Eloise Allen, 80, wept softly into a tissue and leaned against her rusting Oldsmobile as bells chimed at Our Lady of the Sea Catholic Church just across a two-lane street from a sun-drenched beach at Bay St. Louis.
She said her home, farther inland, was damaged but livable. Her daughter lost her home in nearby Waveland. Many of her friends and neighbors suffered similarly.
"I feel guilty," she said. I didn't go through what all the other people did."
In Biloxi, clergy and community leaders were to gather later at MGM Park for a memorial to Katrina's victims and later that evening the park will host a concert celebrating the recovery.
The hurricane's force and flooding ultimately caused more than 1,800 deaths and roughly $151 billion in damage across the region. In New Orleans, wide scale failures of the levee system protecting the city left 80 percent of New Orleans under water.
Katrina's force caused a massive storm surge that scoured the Mississippi coast, pushed boats far inland and wiped houses off the map, leaving only concrete front steps to nowhere.
Glitzy casinos and condominium towers have been rebuilt. But overgrown lots and empty slabs speak to the slow recovery in some communities. As The Christian Science Monitor's Patrik Jonsson wrote:
A confluence of federal dollars, swamp-tested Cajun and Creole resilience, and a “Brooklyn on the Bayou” bohemian aesthetic has brought New Orleans to a place few could have imagined in the dreary aftermath of Aug. 29, 2005. Then, the nation watched transfixed and horrified as 85 percent of a major American city flooded to the eaves, killing hundreds, stranding thousands in attics, and leaving legions of others without homes.

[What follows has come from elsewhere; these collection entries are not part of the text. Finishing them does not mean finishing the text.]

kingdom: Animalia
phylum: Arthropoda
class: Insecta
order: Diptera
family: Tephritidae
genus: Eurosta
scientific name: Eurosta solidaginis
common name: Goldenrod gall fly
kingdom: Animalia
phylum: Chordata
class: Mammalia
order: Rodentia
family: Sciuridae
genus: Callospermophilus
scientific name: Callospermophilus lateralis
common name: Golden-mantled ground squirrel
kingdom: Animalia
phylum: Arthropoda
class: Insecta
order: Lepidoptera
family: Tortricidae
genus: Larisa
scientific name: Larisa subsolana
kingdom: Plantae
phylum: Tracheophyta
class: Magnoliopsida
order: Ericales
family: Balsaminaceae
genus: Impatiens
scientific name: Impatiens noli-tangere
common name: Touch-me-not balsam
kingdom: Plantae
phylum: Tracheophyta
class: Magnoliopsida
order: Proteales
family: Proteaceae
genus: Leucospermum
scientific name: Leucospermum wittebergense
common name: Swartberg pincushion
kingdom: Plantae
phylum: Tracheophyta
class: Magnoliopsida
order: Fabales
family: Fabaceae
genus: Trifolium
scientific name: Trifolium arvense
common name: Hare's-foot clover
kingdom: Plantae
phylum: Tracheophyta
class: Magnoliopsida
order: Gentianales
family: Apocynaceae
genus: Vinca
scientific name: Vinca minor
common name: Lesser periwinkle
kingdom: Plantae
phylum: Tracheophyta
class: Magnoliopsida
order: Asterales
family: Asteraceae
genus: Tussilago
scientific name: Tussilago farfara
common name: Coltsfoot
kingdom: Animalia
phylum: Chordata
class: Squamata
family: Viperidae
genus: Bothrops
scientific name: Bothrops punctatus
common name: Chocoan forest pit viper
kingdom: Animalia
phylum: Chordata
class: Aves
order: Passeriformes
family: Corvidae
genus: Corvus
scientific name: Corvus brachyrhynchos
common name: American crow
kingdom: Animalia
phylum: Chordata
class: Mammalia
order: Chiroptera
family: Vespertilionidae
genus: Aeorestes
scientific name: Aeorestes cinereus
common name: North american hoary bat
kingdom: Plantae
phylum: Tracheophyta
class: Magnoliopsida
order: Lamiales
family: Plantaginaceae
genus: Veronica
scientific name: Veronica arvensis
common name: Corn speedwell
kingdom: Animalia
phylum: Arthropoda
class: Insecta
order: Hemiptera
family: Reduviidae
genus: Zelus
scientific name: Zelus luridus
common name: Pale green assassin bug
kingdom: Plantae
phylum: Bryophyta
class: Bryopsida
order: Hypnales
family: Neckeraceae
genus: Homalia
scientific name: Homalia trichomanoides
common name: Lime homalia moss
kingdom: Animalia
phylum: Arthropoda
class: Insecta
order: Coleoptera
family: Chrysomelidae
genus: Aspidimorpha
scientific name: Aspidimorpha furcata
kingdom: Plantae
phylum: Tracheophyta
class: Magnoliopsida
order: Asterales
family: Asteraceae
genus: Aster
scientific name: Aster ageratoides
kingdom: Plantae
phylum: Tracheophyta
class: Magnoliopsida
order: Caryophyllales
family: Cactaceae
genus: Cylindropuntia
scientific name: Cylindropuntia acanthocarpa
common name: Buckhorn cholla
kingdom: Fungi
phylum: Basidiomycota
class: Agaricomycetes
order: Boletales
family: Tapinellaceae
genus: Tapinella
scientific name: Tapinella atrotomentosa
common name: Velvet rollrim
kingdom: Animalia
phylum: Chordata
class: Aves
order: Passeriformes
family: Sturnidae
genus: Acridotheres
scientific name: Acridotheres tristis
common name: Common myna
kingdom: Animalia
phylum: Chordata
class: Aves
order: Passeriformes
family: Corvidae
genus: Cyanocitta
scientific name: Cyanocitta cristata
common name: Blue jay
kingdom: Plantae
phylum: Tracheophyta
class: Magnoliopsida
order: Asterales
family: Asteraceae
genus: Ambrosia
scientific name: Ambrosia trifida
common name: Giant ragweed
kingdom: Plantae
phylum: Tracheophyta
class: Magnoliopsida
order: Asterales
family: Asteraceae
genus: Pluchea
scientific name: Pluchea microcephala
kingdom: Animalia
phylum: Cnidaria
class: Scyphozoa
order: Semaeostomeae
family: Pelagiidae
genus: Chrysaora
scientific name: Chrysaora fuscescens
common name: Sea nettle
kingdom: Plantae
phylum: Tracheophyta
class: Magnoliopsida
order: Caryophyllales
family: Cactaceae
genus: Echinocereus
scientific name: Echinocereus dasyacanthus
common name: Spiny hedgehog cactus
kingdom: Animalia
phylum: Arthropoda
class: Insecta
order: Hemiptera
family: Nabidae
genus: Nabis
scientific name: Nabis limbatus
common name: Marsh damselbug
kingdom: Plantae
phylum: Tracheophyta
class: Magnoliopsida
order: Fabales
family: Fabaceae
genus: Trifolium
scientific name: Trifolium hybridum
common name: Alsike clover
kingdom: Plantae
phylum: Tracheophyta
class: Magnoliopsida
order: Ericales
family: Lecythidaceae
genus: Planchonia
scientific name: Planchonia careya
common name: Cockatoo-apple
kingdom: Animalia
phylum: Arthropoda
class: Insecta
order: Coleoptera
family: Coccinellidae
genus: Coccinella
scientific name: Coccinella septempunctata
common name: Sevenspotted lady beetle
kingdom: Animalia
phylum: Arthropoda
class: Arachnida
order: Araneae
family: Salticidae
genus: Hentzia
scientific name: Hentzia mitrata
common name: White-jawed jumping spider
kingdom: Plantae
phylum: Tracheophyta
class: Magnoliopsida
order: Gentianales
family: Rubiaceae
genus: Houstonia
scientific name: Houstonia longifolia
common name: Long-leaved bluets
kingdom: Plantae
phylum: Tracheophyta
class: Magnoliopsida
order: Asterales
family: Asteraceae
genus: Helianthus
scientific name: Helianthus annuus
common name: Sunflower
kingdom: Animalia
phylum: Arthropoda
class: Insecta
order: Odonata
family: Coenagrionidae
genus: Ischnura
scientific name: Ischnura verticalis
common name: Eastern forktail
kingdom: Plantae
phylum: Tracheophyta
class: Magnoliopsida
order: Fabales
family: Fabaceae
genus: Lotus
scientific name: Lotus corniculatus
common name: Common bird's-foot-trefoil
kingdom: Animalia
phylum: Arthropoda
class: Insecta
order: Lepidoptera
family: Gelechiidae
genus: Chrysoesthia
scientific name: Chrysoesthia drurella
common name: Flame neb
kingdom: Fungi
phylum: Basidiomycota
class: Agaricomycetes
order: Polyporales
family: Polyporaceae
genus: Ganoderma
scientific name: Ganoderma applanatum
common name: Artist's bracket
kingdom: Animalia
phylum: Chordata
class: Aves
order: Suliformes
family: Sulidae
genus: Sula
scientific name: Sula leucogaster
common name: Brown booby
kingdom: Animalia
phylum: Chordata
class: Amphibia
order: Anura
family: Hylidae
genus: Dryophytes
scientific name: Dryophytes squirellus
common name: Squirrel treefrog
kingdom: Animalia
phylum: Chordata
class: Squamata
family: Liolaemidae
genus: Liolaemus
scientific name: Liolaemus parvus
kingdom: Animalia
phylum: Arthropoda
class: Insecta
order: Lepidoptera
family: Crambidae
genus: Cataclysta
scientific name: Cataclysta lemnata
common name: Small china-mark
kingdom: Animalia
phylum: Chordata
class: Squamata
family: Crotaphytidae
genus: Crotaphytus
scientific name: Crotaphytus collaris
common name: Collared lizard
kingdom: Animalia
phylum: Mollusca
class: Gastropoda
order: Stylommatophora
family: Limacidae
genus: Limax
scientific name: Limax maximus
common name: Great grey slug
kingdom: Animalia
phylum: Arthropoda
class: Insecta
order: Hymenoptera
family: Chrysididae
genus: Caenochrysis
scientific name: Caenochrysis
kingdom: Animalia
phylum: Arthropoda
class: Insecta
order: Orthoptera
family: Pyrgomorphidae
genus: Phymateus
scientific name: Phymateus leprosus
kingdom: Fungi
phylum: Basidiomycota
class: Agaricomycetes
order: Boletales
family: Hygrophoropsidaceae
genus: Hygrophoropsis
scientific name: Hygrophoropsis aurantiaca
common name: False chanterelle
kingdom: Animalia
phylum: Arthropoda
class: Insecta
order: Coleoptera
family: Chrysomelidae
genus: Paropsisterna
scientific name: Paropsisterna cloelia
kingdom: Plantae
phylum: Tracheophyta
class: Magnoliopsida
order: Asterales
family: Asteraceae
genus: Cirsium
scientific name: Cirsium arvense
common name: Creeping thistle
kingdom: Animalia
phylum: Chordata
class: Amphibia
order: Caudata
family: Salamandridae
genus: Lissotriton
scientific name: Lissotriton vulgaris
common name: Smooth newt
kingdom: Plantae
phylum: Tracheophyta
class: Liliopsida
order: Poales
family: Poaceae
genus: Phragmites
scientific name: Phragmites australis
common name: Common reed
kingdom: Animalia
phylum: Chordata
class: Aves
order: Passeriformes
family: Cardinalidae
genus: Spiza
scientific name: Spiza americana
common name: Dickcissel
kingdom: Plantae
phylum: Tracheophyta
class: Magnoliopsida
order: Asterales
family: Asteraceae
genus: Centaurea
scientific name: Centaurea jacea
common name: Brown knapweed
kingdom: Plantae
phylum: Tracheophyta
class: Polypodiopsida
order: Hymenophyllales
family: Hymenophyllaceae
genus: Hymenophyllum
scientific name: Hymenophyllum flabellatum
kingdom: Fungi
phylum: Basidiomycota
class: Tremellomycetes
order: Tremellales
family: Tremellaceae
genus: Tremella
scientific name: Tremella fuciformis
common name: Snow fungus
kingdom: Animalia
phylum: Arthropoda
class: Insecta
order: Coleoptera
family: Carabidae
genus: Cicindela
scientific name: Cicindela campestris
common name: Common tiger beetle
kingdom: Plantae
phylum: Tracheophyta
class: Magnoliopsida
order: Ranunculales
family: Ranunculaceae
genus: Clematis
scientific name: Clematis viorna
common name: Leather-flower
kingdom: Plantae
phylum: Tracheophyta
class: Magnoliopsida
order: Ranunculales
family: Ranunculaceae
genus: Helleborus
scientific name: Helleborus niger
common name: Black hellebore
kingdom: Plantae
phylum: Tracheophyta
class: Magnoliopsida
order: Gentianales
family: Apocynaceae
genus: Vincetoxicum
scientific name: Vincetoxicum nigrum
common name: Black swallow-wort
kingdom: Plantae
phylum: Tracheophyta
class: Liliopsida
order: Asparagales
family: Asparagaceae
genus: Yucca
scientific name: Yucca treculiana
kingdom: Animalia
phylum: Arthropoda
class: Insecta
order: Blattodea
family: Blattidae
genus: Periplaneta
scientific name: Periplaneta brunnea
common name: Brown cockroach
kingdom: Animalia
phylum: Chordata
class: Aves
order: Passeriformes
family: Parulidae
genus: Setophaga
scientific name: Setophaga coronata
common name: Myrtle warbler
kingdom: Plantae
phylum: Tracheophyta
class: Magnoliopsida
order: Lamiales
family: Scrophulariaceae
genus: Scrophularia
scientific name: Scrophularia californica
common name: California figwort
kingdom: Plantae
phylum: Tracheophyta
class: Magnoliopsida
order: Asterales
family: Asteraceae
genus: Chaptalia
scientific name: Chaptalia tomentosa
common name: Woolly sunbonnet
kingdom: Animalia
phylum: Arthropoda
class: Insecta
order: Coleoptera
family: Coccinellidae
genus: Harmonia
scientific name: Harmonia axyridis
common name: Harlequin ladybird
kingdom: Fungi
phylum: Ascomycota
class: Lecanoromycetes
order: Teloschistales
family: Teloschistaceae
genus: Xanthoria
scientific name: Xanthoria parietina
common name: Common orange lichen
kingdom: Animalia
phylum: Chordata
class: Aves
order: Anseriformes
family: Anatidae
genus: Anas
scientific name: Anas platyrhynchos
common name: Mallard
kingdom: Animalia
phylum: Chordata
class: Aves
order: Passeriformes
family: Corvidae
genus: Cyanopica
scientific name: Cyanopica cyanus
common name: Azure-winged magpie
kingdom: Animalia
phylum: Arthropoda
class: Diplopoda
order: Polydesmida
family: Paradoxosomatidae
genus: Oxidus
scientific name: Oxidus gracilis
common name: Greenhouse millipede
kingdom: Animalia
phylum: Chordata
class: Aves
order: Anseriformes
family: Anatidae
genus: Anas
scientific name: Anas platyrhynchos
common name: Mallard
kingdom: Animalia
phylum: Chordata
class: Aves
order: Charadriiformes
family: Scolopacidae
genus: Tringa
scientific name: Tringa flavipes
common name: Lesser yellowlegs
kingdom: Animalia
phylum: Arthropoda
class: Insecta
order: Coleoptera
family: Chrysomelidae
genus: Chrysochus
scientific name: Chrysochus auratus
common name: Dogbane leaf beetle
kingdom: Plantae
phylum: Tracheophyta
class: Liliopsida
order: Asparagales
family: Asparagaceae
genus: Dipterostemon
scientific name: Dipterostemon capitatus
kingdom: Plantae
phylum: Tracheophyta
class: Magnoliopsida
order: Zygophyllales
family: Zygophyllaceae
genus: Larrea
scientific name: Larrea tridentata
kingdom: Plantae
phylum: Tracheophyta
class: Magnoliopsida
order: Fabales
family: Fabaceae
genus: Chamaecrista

Today, 10 years later, New Orleans is America’s “Lazarus city.” Its main commercial and residential areas are back. It’s hardest-hit neighborhoods are reviving. Since 2007, the city has attracted a higher percentage of college-educated Millennials than any other urban area.
New Orleans is creating start-up businesses at a rate 64 percent higher than the national average, has launched the most ambitious charter school movement in the United States, and is improving its ethics-deficient political and police institutions – all while preserving, for the most part, its bacchanalian identity and gumbo culture.
This is not to say the Crescent City is a complete urban success story. Crime remains virulent, poverty entrenched, and some 100,000 New Orleanians who fled the storm, the vast majority of them poor and black, have never returned. They have been largely replaced by an influx of enterprising young whites, leading some to wonder whether Katrina didn’t unwittingly unleash the nation’s most jarring gentrification movement, forever altering the city’s soul.
On Saturday evening, former President Bill Clinton will headline a free concert-prayer service-celebration at the city's Smoothie King Center. In addition to the former president the event will feature performances by the city's "Rebirth Brass Band," award-winning journalist Soledad O'Brien and Chief Monk Boudreaux and the Wild Magnolias.
The city has framed the 10th anniversary as a showcase designed to demonstrate to the world how far the city has come. In a series of events in the week leading up to the actual anniversary, the city has held lectures, given tours of the levee improvements and released a resiliency plan.
Many parts of this iconic city have rebounded phenomenally while many residents — particularly in the city's black community — still struggle.